START SOURCE TEXT

There are two strategies I have tried. Here is a quick summary:

  • Strategy 1 is to use SliceContourPlot3D with RegionFunction to obtain a 2D region (i.e. surface) embedded in 3D. The problem is that the mesh is faulty and has no boundary, so I cannot e.g. compute fluxes through it. Any suggestions fixing this are more than welcome.
  • Strategy 2 is to transform the problem to in-plane coordinates (i.e. make it a genuine 2D problem) and use the standard two-dimensional RegionPlot. This works. The drawback is that the mesh is purely 2D (no longer embedded in 3D), so I cannot superimpose the result with the original geometry, which is important to me. If there is a nice way of translating/rotating DG2 (effectively increasing its RegionEmbeddingDimension from 2 to 3) I would be very grateful to know.

Now I will construct a simple discrete region and expand the strategies 1 & 2:

IR = ImplicitRegion[
   x^6 - 5 x^4 y + 3 x^4 y^2 + 10 x^2 y^3 + 3 x^2 y^4 - y^5 + y^6 + 
     z^2 <= 1, {x, y, z}];
MR = DiscretizeRegion[IR];

Now I would like to slice MR with some plane.

Strategy 1: SliceContourPlot3D with RegionFunction

Ideally the outcome would be a MeshRegion with RegionDimension 2 and RegionEmbeddingDimension 3. According to this discussion, because RegionPlot3D performs badly with logical statements, a good way to do it is via ContourPlot3D combined with RegionFunction. Here is my attempt:

reg = 1.5;
RP = SliceContourPlot3D[
   1, {x, y, z}.{-1, -1, 1} == 0, {x, -reg, reg}, {y, -reg, 
    reg}, {z, -reg, reg}, PlotPoints -> 20, 
   RegionFunction -> 
    Function[{x, y, z}, SignedRegionDistance[MR, {x, y, z}] < 0]];
DG = DiscretizeGraphics[RP];
DG // FindMeshDefects
RegionBoundary[DG]

enter image description here

Unfortunately there are mesh defects and probably as a result of that, the RegionBoundary is not computed correctly - it should be a 1D curve. This becomes a big problem when I try to integrate some field over it:

Integrate[Exp[x^2 + y^2 + z^2], {x, y, z} \[Element] DG]

enter image description here

In summary, I have sliced a 3D mesh successfully, obtained a 2D slice embedded in 3D. However, the problem with the boundary prevents me from analysing the slice (e.g. computing fluxes through it). Any suggestions for fixing this are very welcome.

END SOURCE TEXT

WHAT YOU WILL DO >>
1/ In the code of the mesh-slicing excerpt, which names are assigned a value with "="? List every one.
2/ Please duplicate the stretch of the mesh-slicing excerpt from "There are two" through "more than welcome.".

START DATASET SECTION

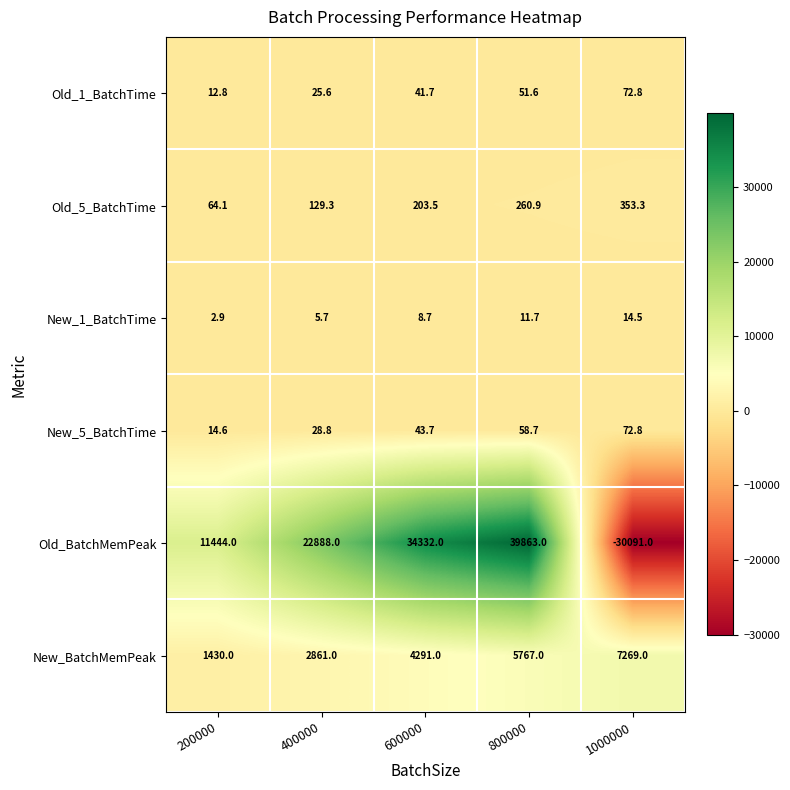

Which series has the largest total across all categories?

Old_BatchMemPeak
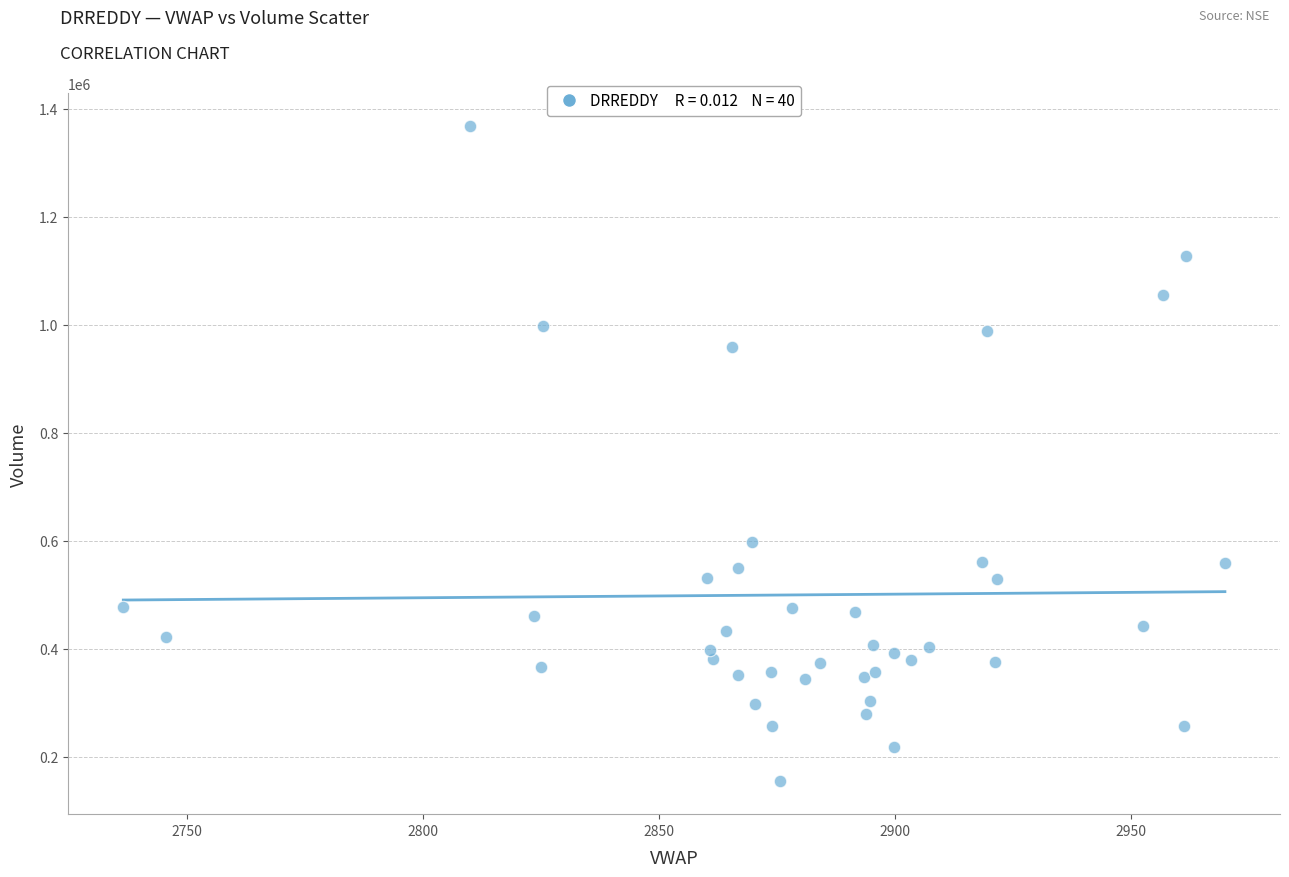

What Y value in the scatter plot is closest to 761598?

598055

END DATASET SECTION

RESPONSES >>
1/ IR, MR, reg, RP, DG

2/
There are two strategies I have tried. Here is a quick summary:

  • Strategy 1 is to use SliceContourPlot3D with RegionFunction to obtain a 2D region (i.e. surface) embedded in 3D. The problem is that the mesh is faulty and has no boundary, so I cannot e.g. compute fluxes through it. Any suggestions fixing this are more than welcome.